Tasman Medical Journal

ISSN: 2652-1881

Virtual Fracture Clinic pilot in an orthopaedic tertiary hospital setting: patient characteristics, clinical contact metrics and operational challenges

Piers Truter, Sam Shales, Rob Evans, Louise Giglia-Smith, Susan O'Hanlon and Piers Yates


Introduction Virtual fracture Clinics (VFC) are established in the United Kingdom as a cost-effective conservative management pathway for patients with uncomplicated fractures. In May 2020, we established a VFC at our orthopaedic service, guided by the model from Brighton and Sussex NHS Trust. In this paper we explore patient demographics, clinic contact metrics and operational challenges of the new service in the pilot phase.

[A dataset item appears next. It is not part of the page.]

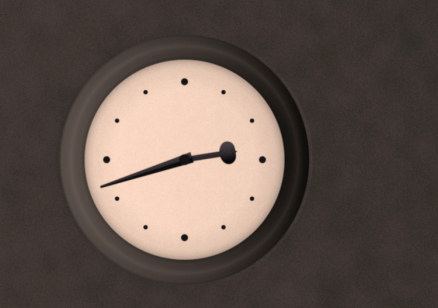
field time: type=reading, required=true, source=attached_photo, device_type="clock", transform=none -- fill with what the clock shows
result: 2:42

Methods Retrospective descriptive analysis of the first 8 weeks of the VFC.

Results VFC physiotherapists presented 190 patients to supervising orthopaedic surgical registrars. Of these, 134 patients (70.5%) were triaged to the VFC and seen in the clinic within 4.9 days on average. On average, 1.5 appointments per patient and 0.29 additional radiographs per patient were required. 83% of patients were treated over the telephone. No patients returned to the emergency department, but 4% of patients telephoned seeking more information. The most common VFC fractures were of the clavicle, radial head, fibula, fifth metatarsal and toes. About one third (31%) of patients were children. We identified no adverse events related to the operation of the clinic.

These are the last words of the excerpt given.